Don’t get me wrong: I wouldn’t want to work for a Trump-run government, either, but for the luvva crumbcake, really? The US intelligence community — by and large, foreign and domestic — is among the most dangerous, lawless collections of humanity ever assembled. Trump is a preposterous menace, but the FBI wrote the book on crushing civil liberties, the CIA topples governments and the NSA has your phone number. The idea that they are what passes for the “good guys” these days means we, too, are way out there in the blue.
And then there’s this. Please read the following out loud to give it the full force and effect it requires:
Jonathan Lemire, Associated Press: My first question for you, sir, is who do you believe? My second question is would you now with the whole world watching tell President Putin — would you denounce what happened in 2016 and would you warn him to never do it again?
Trump: So let me just say that we have two thoughts.
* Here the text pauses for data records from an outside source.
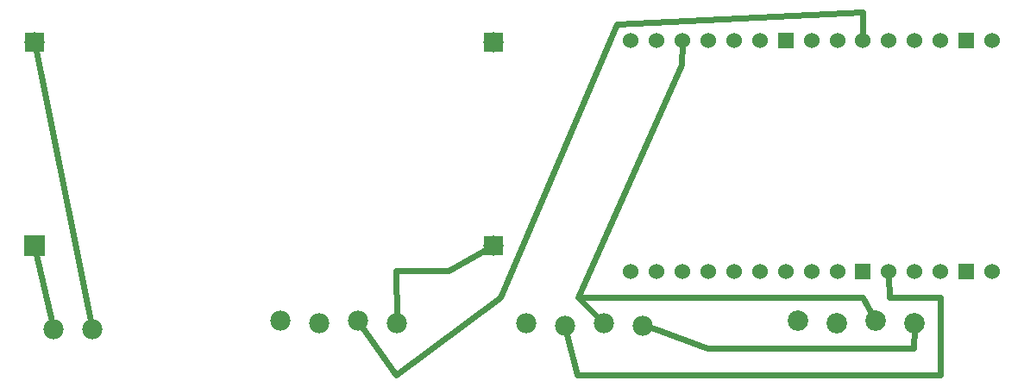
<source format=gbl>
G04 MADE WITH FRITZING*
G04 WWW.FRITZING.ORG*
G04 DOUBLE SIDED*
G04 HOLES PLATED*
G04 CONTOUR ON CENTER OF CONTOUR VECTOR*
%ASAXBY*%
%FSLAX23Y23*%
%MOIN*%
%OFA0B0*%
%SFA1.0B1.0*%
%ADD10C,0.060000*%
%ADD11C,0.078000*%
%ADD12C,0.079370*%
%ADD13R,0.060028X0.060014*%
%ADD14R,0.060028X0.060000*%
%ADD15R,0.080000X0.080000*%
%ADD16R,0.078000X0.078000*%
%ADD17C,0.024000*%
%LNCOPPER0*%
G90*
G70*
G54D10*
X3874Y459D03*
X3775Y459D03*
X3675Y459D03*
X3576Y459D03*
X3476Y459D03*
X3376Y459D03*
X3277Y459D03*
X3177Y459D03*
X3078Y459D03*
X2978Y459D03*
X2879Y459D03*
X2779Y459D03*
X2679Y459D03*
X2580Y459D03*
X2480Y459D03*
X2480Y1353D03*
X2580Y1353D03*
X2679Y1353D03*
X2779Y1353D03*
X2879Y1353D03*
X2978Y1353D03*
X3078Y1353D03*
X3177Y1353D03*
X3277Y1353D03*
X3376Y1353D03*
X3476Y1353D03*
X3576Y1353D03*
X3675Y1353D03*
X3775Y1353D03*
X3874Y1353D03*
G54D11*
X176Y1346D03*
X175Y559D03*
X1947Y1346D03*
X1947Y559D03*
G54D12*
X3575Y259D03*
X3425Y269D03*
X3275Y259D03*
X3125Y269D03*
G54D11*
X2525Y249D03*
X2375Y259D03*
X2225Y249D03*
X2075Y259D03*
X400Y234D03*
X250Y234D03*
X1575Y259D03*
X1425Y269D03*
X1275Y259D03*
X1125Y269D03*
G54D13*
X3775Y459D03*
X3376Y459D03*
G54D14*
X3078Y1353D03*
X3775Y1353D03*
G54D15*
X176Y559D03*
G54D16*
X176Y1346D03*
X1947Y1346D03*
X1947Y559D03*
G54D17*
X179Y540D02*
X246Y252D01*
D02*
X179Y1328D02*
X396Y253D01*
D02*
X3416Y286D02*
X3375Y359D01*
D02*
X3375Y359D02*
X2275Y359D01*
D02*
X2275Y359D02*
X2362Y272D01*
D02*
X2679Y1339D02*
X2674Y1258D01*
D02*
X2674Y1258D02*
X2275Y359D01*
D02*
X3575Y239D02*
X3573Y162D01*
D02*
X3573Y162D02*
X2776Y162D01*
D02*
X2776Y162D02*
X2568Y240D01*
D02*
X2568Y240D02*
X2544Y245D01*
D02*
X1436Y253D02*
X1572Y60D01*
D02*
X1572Y60D02*
X1974Y359D01*
D02*
X1974Y359D02*
X2424Y1416D01*
D02*
X2424Y1416D02*
X3375Y1462D01*
D02*
X3375Y1462D02*
X3376Y1367D01*
D02*
X2230Y230D02*
X2273Y60D01*
D02*
X2273Y60D02*
X3675Y60D01*
D02*
X3675Y60D02*
X3675Y359D01*
D02*
X3477Y359D02*
X3476Y445D01*
D02*
X3675Y359D02*
X3477Y359D01*
D02*
X1575Y278D02*
X1572Y461D01*
D02*
X1572Y461D02*
X1776Y461D01*
D02*
X1776Y461D02*
X1930Y549D01*
G04 End of Copper0*
M02*
</source>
You have groups that are wondering why the FBI never took the server. Why haven’t they taken the server? Why was the FBI told to leave the office of the Democratic National Committee? I’ve been wondering that. I’ve been asking that for months and months and I’ve been tweeting it out and calling it out on social media. Where is the server? I want to know, where is the server and what is the server saying?
Every one of those words is English. I understand them all individually. Strung together and heavily seasoned with the bent spices of far-right conspiracy kitchens where nonsense is prepped and served in ample portions, what we have is simply gibberish. God only knows what Trump said in private with Putin. If the Russians recorded their conversation, not an unlikely possibility, one can only imagine the blackmail material they have now . . . especially if Trump is as guilty as he looked on Monday in Helsinki.
If the Russians have audio of Trump admitting in any way to knowledge of Russian interference in the 2016 election, the “Pee Tape” will be left in deep shade. He has gotten away with being unspeakably gross ten dozen times by now. A digital recording of treason, however, might actually be enough to motivate the Republicans in Congress to actually act.
Republican Senator John McCain led the GOP pushback against Trump’s Finland calamity with a blunt and brutal assessment: “Today’s press conference in Helsinki was one of the most disgraceful performances by an American president in memory.”
McCain’s critique is all well and good, but in truth he is also deeply responsible for this mess: He paved the way for a Trump presidency by elevating Sarah Palin to national prominence, an act that introduced the US to the idea that a wholly unqualified right-wing noise machine could actually run the country. He should now sit back and own this mess right alongside enablers like Mitch McConnell and Paul Ryan.
The GOP has been slow-cooking this Trump stew for 40 years and now they’re suddenly shocked (shocked!) to find the meat rancid and the vegetables rotten. It must be difficult to shave if you can’t look in the mirror, but then again, that suggests a sense of shame. They left that behind a long time ago.
Republicans in Congress have hauled enough water for Donald Trump to topple the Hoover Dam. Now, they have a decision to make, and we are all going to find out what kind of country this is very soon. Silence is acceptance, obedience is surrender, and time is growing mortally short.